Mi vista vaga por la habitación y hace un guiño al hámster que juguetea con una revista en su rincón y se detiene por fin en la pared, sobre un marco dorado cuyo interior muestra un diploma engalanado con borlas en el que puede leerse muy destacado: “This is to certify that Beatriz Campuzano passed in spoken english”. El ratoncito blanco me mira con ojos risueños, como si quisiera decirme:

—”¡Qué banquete me daría entrenando mis dientes con tu diploma!” —Y le devuelvo la mirada con una sonrisa:

—”Si quieres seguir con vida… ¡ni te acerques!”

Se oye la cerradura y entra Enrique. Me besa afectuoso.

—Sabes —me dice—, en la guardería de Daniel hay una plaza vacante para impartir inglés…

No le dejé terminar y me arrojé en sus brazos. Ahora que Beatriz y Covadonga superan mi altura… ¡Otra vez rodeada de gente menuda!

Y por fin ha llegado mi primer día de clase. Nerviosa como una colegiala más, atravieso una preciosa cancela pintada de rosa que da paso a un patio ajardinado. Las aulas son espaciosas, con amplios ventanales abrazados por la yedra. Daniel ha salido a recibirme. Me invita a penetrar en su despacho y me entrega una lista manuscrita de mis primeros alumnos.

—Discúlpame. Se ha averiado el ordenador, pero seguro que podrás entender mi letra.

Ojeo rápidamente la lista buscando alguna Beatriz o Covadonga… ¡siempre seré la misma, siempre evocando recuerdos y tejiendo historias imposibles! Pero… ¡esa letra! redondita, de rasgos firmes y delicados… es idéntica a la que rotulaba aquel sobre azul que tanto me hizo soñar, aquella carta que me ha conducido a esta hermosa realidad, a mi madurez.

Levanto la mirada. Daniel intuye que he adivinado la verdad. ¡Burlada como una niña a mis cuarenta años!
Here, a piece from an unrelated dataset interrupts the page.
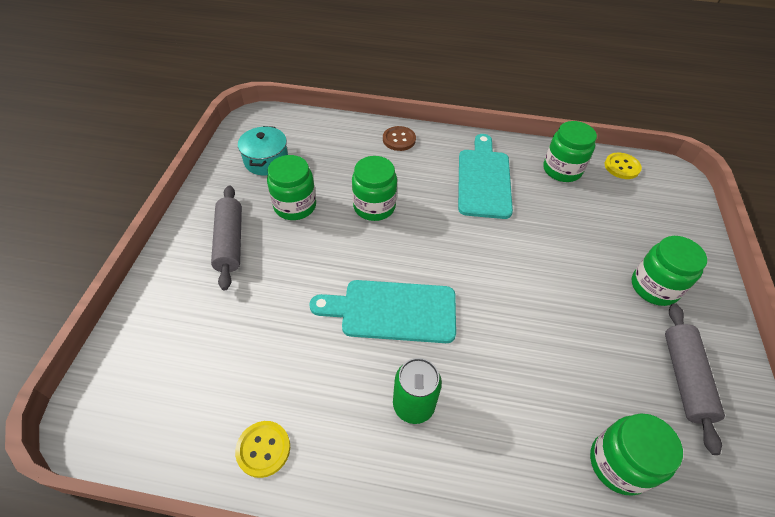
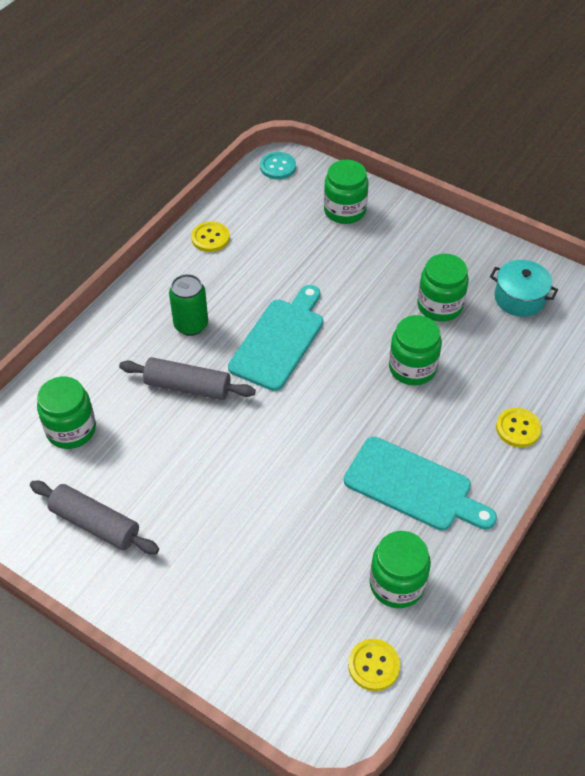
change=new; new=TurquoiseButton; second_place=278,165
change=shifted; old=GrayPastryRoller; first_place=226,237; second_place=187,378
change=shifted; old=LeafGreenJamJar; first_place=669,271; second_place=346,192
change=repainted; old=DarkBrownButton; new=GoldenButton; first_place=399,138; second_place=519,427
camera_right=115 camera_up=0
—¡He seguido vuestro juego, ignorando mi participación en el mismo!

Daniel me toma la mano cariñosamente y me mira a los ojos. Poco a poco, mi cólera se disipa y él percibe el cambio de actitud.

—¡Tengo una idea! ¿Pasamos el fin de semana todos juntos en mi chalet de Cadaqués? ¡Brindaremos por mi nueva profesora de inglés…!

Sé que es leal y mis ojos, bañados en lágrimas, expresan la emoción que mis labios ocultan.

—¡Enrique y Daniel! Vaya par de…

Cómo enfadarme con ellos cuando me han ofrecido el mejor regalo. No han robado mis sueños, sino que me han ayudado a volar más alto para dar a mi vida nuevas tonalidades que nunca habría encontrado en el interior de mi hogar.